**Extracto del documento**

= = = = = = =

La estética ha tomado cada vez más relevancia en el cine de Wes Anderson. Más allá de los personajes o la historia, el encuadre, los colores y la iluminación se han transformado en piezas angulares en su obra, conjunto que destaca plenamente en su nueva película, Isla de perros.
En un futuro próximo, la ficticia ciudad japonesa de Megasaki es gobernada con puño de hierro por el alcalde Kobayashi. Debido al brote de una extraña enfermedad que ataca a los caninos -y que potencialmente podría contagiar a los humanos- el alcalde decide que todos los perros sean desterrados a la isla de la basura. Para dejar en claro que no está bromeando, utiliza como ejemplo a su propio perro, Spots, que es el primer exiliado. El tiempo pasa, la isla se llena de animales y el pequeño Atari, sobrino de Kobayashi y mejor amigo de Spots, decide ir al rescate de su mascota.
En cuanto a historia, hay mucha en Isla de perros. Más allá de las aventuras de Atari, está toda la conspiración del alcalde y el intento de una estudiante de intercambio por sacar a la luz la verdad sobre el destierro animal, además de asesinatos, cacerías con perros robots, un reencuentro familiar y el camino hacia el entendimiento que realiza Chief, un perro callejero que debe aprender a confiar en el mundo.

= = = = = = =

Registros de datos guardados

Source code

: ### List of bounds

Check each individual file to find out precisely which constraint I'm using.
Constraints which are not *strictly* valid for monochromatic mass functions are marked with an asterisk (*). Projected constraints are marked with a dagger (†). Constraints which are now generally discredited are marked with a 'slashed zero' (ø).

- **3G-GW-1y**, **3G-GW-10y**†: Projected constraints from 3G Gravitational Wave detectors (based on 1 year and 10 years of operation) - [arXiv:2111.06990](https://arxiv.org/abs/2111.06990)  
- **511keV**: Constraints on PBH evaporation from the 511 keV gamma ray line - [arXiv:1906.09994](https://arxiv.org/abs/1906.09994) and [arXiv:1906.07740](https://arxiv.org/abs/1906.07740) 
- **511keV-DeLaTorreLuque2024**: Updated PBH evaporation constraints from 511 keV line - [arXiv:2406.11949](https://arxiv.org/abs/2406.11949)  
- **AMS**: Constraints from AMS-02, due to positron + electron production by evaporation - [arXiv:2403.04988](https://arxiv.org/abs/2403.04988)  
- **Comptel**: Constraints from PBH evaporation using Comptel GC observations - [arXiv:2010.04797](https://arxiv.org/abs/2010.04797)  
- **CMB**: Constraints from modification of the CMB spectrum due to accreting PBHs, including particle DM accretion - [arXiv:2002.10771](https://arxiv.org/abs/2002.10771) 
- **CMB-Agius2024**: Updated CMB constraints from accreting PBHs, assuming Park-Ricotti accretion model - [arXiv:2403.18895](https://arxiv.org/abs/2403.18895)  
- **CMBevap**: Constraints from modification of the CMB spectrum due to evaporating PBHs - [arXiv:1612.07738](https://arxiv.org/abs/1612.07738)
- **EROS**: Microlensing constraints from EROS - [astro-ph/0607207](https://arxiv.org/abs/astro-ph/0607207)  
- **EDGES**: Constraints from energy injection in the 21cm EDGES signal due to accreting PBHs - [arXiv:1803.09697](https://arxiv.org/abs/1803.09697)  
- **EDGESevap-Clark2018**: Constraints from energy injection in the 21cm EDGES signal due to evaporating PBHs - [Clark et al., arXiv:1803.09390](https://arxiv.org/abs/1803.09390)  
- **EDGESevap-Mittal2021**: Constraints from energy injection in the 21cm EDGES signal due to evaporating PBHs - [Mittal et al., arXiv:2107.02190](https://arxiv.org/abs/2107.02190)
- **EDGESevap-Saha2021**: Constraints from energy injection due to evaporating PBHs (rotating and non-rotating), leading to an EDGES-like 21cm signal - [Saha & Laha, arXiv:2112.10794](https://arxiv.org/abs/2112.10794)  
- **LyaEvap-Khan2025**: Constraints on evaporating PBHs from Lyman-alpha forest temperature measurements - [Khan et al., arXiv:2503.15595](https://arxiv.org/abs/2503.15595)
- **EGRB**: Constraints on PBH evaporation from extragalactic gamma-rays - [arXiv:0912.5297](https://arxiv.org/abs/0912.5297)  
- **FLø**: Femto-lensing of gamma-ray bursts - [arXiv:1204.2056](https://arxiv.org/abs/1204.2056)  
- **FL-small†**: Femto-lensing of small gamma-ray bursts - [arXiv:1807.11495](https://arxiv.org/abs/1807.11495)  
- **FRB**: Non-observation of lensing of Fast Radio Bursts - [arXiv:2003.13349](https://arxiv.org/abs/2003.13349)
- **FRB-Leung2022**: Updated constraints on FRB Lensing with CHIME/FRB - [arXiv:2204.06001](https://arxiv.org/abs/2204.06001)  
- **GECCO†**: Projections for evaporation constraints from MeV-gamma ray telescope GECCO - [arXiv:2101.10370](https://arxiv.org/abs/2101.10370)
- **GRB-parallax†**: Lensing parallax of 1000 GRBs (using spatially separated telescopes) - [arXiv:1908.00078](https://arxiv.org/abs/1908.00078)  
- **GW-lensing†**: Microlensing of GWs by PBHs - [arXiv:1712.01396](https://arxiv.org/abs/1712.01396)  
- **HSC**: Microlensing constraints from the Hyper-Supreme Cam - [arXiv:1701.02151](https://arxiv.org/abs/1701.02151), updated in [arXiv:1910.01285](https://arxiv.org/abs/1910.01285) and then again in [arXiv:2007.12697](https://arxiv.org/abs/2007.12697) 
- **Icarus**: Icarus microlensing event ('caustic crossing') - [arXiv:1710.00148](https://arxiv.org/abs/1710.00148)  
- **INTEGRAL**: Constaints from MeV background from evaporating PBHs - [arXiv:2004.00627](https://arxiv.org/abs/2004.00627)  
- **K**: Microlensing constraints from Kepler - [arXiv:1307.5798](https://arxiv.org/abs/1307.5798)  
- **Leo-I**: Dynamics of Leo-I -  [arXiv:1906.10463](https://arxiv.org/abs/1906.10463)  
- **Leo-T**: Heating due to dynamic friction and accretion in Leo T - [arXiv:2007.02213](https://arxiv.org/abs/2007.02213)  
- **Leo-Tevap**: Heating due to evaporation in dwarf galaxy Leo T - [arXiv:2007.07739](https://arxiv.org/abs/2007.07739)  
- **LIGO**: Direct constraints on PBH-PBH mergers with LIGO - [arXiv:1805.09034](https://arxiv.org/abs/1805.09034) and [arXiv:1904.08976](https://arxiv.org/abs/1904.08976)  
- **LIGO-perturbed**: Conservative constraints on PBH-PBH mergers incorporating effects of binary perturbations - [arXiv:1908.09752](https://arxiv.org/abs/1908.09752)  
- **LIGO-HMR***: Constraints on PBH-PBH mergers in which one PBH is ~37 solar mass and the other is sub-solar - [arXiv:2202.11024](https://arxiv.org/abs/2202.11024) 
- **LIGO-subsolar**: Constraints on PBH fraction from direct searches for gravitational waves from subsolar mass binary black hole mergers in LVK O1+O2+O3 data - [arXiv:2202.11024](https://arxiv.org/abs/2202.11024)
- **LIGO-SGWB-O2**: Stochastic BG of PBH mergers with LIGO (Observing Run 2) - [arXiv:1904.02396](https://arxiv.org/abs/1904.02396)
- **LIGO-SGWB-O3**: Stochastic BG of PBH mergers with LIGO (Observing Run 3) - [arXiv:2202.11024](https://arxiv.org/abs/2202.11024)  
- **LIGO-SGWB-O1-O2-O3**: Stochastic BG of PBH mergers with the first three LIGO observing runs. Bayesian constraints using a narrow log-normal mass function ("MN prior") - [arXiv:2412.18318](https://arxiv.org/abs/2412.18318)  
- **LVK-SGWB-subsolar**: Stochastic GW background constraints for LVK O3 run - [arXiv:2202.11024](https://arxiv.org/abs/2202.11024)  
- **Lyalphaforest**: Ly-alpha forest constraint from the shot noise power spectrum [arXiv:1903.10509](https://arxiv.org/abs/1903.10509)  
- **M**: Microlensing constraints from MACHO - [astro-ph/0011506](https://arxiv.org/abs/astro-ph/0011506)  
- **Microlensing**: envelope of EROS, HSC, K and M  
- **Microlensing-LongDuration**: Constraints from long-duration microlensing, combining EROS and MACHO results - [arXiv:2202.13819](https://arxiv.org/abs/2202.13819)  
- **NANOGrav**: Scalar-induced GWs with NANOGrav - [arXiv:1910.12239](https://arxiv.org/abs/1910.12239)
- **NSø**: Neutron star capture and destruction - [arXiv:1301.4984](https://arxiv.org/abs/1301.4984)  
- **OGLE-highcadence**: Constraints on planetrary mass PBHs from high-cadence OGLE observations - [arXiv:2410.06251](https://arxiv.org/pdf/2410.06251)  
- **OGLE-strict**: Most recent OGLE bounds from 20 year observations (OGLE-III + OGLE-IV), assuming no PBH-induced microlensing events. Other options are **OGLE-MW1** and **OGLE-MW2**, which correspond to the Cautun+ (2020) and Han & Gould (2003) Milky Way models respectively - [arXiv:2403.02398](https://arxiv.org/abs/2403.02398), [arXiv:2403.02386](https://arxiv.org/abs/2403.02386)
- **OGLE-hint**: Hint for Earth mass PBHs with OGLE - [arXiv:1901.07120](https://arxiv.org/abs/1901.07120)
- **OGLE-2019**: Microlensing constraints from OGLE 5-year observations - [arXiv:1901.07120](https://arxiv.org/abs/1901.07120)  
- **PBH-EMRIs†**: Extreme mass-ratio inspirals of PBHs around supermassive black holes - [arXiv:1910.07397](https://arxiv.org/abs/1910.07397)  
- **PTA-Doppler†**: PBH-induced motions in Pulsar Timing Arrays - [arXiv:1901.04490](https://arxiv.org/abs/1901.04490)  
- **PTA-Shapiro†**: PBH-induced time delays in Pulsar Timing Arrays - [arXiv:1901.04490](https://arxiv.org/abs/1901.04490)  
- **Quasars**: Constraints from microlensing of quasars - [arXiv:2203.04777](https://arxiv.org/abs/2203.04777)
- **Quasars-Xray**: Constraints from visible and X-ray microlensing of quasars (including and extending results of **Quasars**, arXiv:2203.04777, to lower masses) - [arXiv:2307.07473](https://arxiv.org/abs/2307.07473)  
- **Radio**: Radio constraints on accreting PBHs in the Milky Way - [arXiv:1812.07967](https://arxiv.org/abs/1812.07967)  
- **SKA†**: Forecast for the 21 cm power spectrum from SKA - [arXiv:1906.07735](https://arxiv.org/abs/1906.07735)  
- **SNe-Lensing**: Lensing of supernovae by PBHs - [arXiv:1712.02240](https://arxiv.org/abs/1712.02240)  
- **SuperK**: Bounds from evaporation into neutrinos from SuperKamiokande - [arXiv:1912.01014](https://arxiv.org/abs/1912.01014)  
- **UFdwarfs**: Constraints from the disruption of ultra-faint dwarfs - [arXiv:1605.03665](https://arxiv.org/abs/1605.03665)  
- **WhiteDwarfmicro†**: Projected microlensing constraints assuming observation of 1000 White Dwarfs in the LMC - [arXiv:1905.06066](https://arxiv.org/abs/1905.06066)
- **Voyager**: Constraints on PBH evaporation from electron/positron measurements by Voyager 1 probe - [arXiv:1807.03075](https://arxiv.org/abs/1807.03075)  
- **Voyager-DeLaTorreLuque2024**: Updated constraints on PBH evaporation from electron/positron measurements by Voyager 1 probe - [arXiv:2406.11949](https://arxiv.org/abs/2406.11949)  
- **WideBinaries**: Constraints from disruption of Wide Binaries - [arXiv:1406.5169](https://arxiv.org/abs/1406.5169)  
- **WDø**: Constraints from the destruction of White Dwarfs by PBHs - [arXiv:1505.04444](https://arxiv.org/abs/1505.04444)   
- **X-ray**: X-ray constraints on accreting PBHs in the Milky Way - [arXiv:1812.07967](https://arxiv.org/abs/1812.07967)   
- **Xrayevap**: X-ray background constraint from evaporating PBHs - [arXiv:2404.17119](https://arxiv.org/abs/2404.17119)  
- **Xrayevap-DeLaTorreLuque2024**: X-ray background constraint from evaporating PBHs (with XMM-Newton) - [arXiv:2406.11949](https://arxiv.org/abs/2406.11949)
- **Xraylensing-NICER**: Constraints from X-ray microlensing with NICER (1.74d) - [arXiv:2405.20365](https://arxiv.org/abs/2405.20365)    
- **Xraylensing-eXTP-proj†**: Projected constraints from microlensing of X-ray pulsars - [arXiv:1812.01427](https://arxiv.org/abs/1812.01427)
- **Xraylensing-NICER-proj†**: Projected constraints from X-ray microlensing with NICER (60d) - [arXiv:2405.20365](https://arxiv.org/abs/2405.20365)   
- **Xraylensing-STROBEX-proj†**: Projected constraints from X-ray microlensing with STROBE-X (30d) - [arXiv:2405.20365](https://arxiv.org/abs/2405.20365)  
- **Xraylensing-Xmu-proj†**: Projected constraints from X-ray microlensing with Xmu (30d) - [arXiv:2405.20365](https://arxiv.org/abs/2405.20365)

= = = = = = =

**Qué hacer**
Sigue escribiendo la reseña de la película Isla de perros justo después de su último párrafo.

**Respuesta escrita**
Isla de perros bien se puede posicionar como una de las cintas más bellas de su director. La composición de cada plano es de una belleza innegable y a cada momento parece evocar alguna cinta clásica japonesa. Lo que se extraña es mayor profundidad en su tema y personajes mejor definidos. Los humanos son meros bosquejos unidimensionales, los perros no sobresalen unos de otros, excepción hecha con Chief, el único ser complejo y tridimensional. Y si bien es una historia que entretiene de principio a fin, no desarrolla los temas que pone en el tapete, como el racismo, el amor y la familia. Podría haber sido una gran película y no simplemente una película bella y divertida.